To allow municipal employees to be paid their two weeks' wages, Mexico's federal government recently advanced the city about $6 million in revenue sharing funds — the equivalent of about 467,000 U.S. dollars.
But the city is still left with the question of how to make payroll in the coming weeks, and how it will pay an estimated 12 million pesos — about $934,824 U.S. — owed vendors for goods and services now through the end of the year.
Apart from the “lack of liquidity,” Guillen's administration has found a number of other “irregularities” in the city finances, said Adriana Lozano, the new city treasurer in Guillen's administration.
For example, the city has been paying out benefits to employees who are not covered in the city's collective bargaining contract with the workers union. As a result, she said, payroll costs in recent months have accounted for 90 percent of the city's spending.
Another question left unanswered is what happened to the city's finances. Lozano said she expects the mayor and council to decide in the coming days whether to seek an audit.

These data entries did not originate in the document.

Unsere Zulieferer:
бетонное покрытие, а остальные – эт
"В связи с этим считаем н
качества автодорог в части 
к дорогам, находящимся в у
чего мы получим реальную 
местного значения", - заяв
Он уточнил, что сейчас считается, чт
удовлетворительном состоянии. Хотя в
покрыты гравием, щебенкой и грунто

The deficit has prompted Guillen's administration to make a call to property owners and motorists to come forward to pay delinquent property tax bills and traffic fines.
Lozano said the city is owed 152 million pesos — about $11.8 million — in overdue property tax payments, many of which have been delinquent for years and even decades.
Those owing taxes, she said, are not only San Luis Rio Colorado residents but people who kept their property in Mexican border city after moving to neighboring Yuma County or elsewhere in the United States.
Mexican cities have a legal mechanism for seizing property for delinquent taxes, although Lozano declined to say if that option is under consideration.
The city is owed another 68 million pesos — more than $5 million — in traffic fines going back years or decades, she added.
Guillen, previously a federal congressman, won the city's mayoral race in July as a candidate of Mexico's conservative National Action Party. He succeeded the administration of rival Institutional Revolutionary Party, known by its Spanish acronym PRI.
Having taken the oath of office on Sept. 16, he found a city hall “without liquidity to cover short-term debts or to pay city employees,” Lozano said.
Bajo El Sol left messages late last week and this week seeking comment from PRI officials and from Guillen's predecessors, Manuel Baldenebro and Joel Aguirre, who served briefly as interim mayor this year when Baldenebro stepped down to run for congress. As of Wednesday, none had responded.
Lozano said she planned to propose to the mayor and council that it try to collect at least some of the outstanding tax revenue by offering property owners a program of discounts on their delinquent taxes as an incentive to make their payments. The incentives, she said, would apply to the so-called “emigres,” property owners who have since moved to the Yuma area.
Lozano said in the coming days, she will present an updated report on city finances to the council and to state lawmakers.
“It will be up to them (state officials) whether to follow up on these irregularities.”